From the sixties on, the reduction of domestic tourism brought to Margate many people that felt outcast in London: Nowadays this town is a place both of troubles and rebirth, and home of so many artists.

 
The next morning our journey restarts.

We are just 7,6 miles away from Ramsgate and with a fantastic sailing we reach our destination in less than two hours.

Here we are greeted by the Royal Temple Yacht Club, founded in 1857, and by the kindness of its Commodore, Mr Mike Brand.

 
Ramsgate is both nordic light and mediterranean warmth: Hooked to the white cliffs, it resembles an extended Potala. The city is full of strange faces, bizarre people and seamen: A richness that will soon come back.

The North Sea is now out of our way, thank God.

We are about to leave both the UK and Kent, “The Garden of England”.

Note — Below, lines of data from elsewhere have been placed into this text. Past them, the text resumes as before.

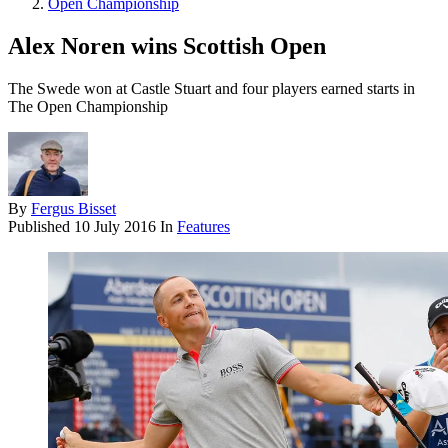
Open Championship
Alex Noren wins Scottish Open
The Swede won at Castle Stuart and four players earned starts in
The Open Championship
By
Fergus Bisset
Published
10 July 2016
In
Features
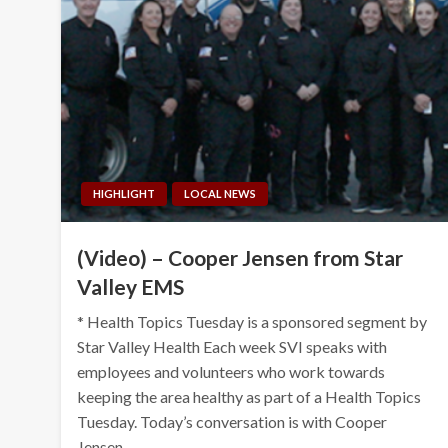
HIGHLIGHT
LOCAL NEWS
(Video) – Cooper Jensen from Star
Valley EMS
* Health Topics Tuesday is a sponsored segment by
Star Valley Health Each week SVI speaks with
employees and volunteers who work towards
keeping the area healthy as part of a Health Topics
Tuesday. Today’s conversation is with Cooper
Jensen,…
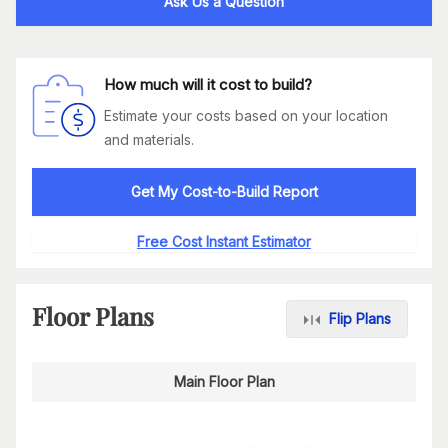
Ask Us a Question
How much will it cost to build?
Estimate your costs based on your location
and materials.
Get My Cost-to-Build Report
Free Cost Instant Estimator
Floor Plans
Flip Plans
Main Floor Plan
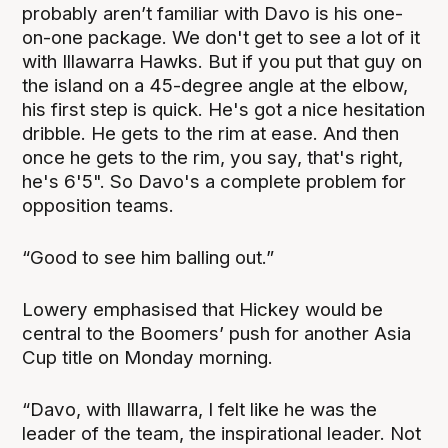
probably aren’t familiar with Davo is his one-
on-one package. We don't get to see a lot of it
with Illawarra Hawks. But if you put that guy on
the island on a 45-degree angle at the elbow,
his first step is quick. He's got a nice hesitation
dribble. He gets to the rim at ease. And then
once he gets to the rim, you say, that's right,
he's 6'5". So Davo's a complete problem for
opposition teams.
“Good to see him balling out.”
Lowery emphasised that Hickey would be
central to the Boomers’ push for another Asia
Cup title on Monday morning.
“Davo, with Illawarra, I felt like he was the
leader of the team, the inspirational leader. Not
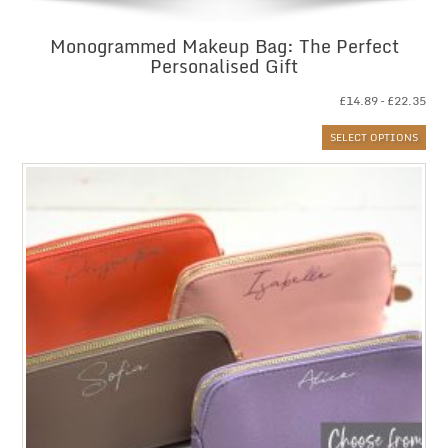
Monogrammed Makeup Bag: The Perfect
Personalised Gift
Pri
£
14.89
–
£
22.35
ran
SELECT OPTIONS
£14
thr
£22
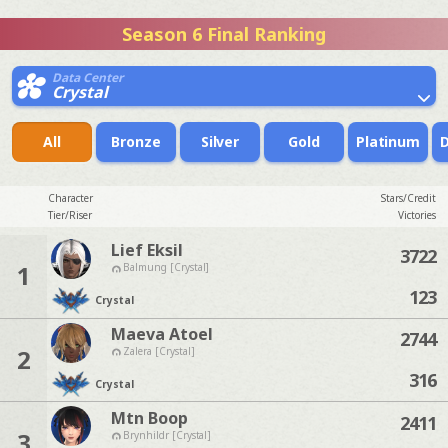
Season 6 Final Ranking
Data Center
Crystal
All
Bronze
Silver
Gold
Platinum
Character
Stars/Credit
Tier/Riser
Victories
Lief Eksil
3722
1
Balmung [Crystal]
123
Crystal
Maeva Atoel
2744
2
Zalera [Crystal]
316
Crystal
Mtn Boop
2411
3
Brynhildr [Crystal]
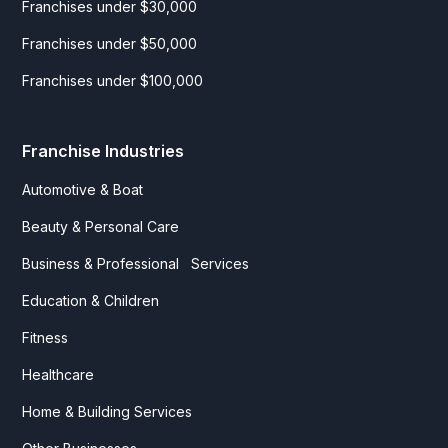
Franchises under $30,000
Franchises under $50,000
Franchises under $100,000
Franchise Industries
Automotive & Boat
Beauty & Personal Care
Business & Professional Services
Education & Children
Fitness
Healthcare
Home & Building Services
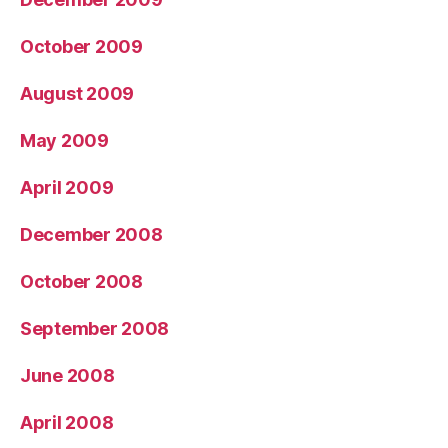
October 2009
August 2009
May 2009
April 2009
December 2008
October 2008
September 2008
June 2008
April 2008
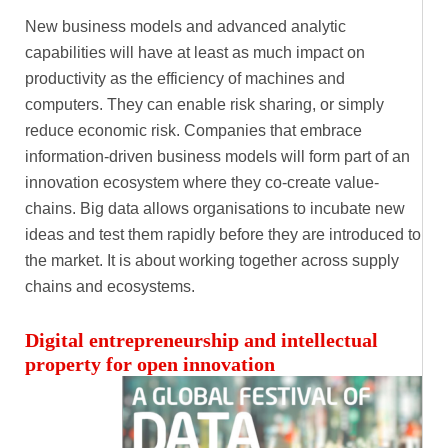
New business models and advanced analytic
capabilities will have at least as much impact on
productivity as the efficiency of machines and
computers. They can enable risk sharing, or simply
reduce economic risk. Companies that embrace
information-driven business models will form part of an
innovation ecosystem where they co-create value-
chains. Big data allows organisations to incubate new
ideas and test them rapidly before they are introduced to
the market. It is about working together across supply
chains and ecosystems.
Digital entrepreneurship and intellectual
property for open innovation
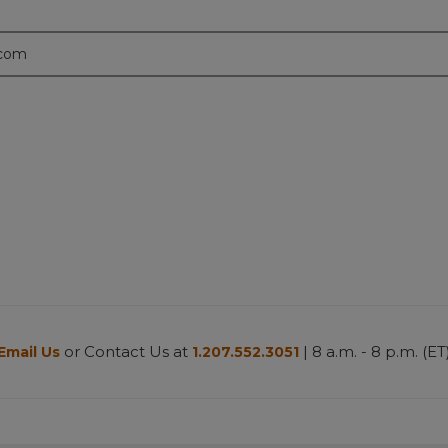
.com
or Contact Us at
| 8 a.m. - 8 p.m. (ET
Email Us
1.207.552.3051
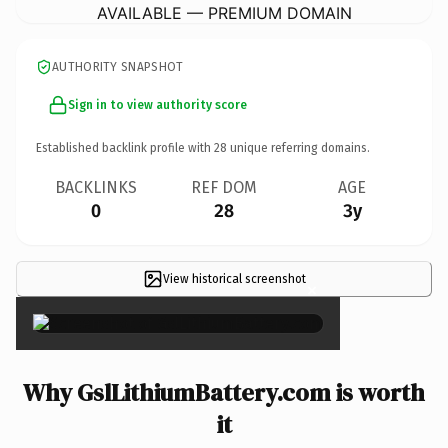
AVAILABLE — PREMIUM DOMAIN
AUTHORITY SNAPSHOT
Sign in to view authority score
Established backlink profile with
28
unique referring domains.
BACKLINKS
REF DOM
AGE
0
28
3y
View historical screenshot
×
Why GslLithiumBattery.com is worth
it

Next week, on Dynamo Day, we’ll get to France, unless the weather says “no” once again, of course…

 
 
 
 
Our photographer and friend Massimo Di Nonno has published on his website many beautiful and bizarre picture of us: Check out the gallery.
 

 

Winds and tides

We’re still in Faversham, but now we moved to the Oare Creek, a muddy channel where our life is regulated by the five-metres tide coming to visit every six hours.
 
 
 
 
 
 
In these last days we kept meeting very interesting people, as Bob and Lena. He’s English and she’s Swedish: they live by trading in boat’s spare parts coming from all over the world.

Their home is in Faversham Shipyard, surrounded by some of the oldest English boats.
 
 
 
In this wonderful location they’re restoring “Cambria”, a Thames Barge built in 1906, by using founds coming from the National Lotteries. Here the money are very well spent, financing projects that revive historical traditions and in the meantime create new working places.

It’s a great example to look at for all the territories where there is water (such as rivers, lakes or seas) and there are boats.

It allows to keep traditions alive, handing them down and improving the quality of life.

The weather has been very bad, with plenty of rain and strong winds: now the clouds have gone and we can appreciate beautiful starry nights, although the temperature drops as low as 1°C.

We really hope for the wind to calm down, even if the constant low pressure on the Mediterranean does not help, attracting winds from Norway.
 
 
We can’t wait to cross the Channel. See you soon.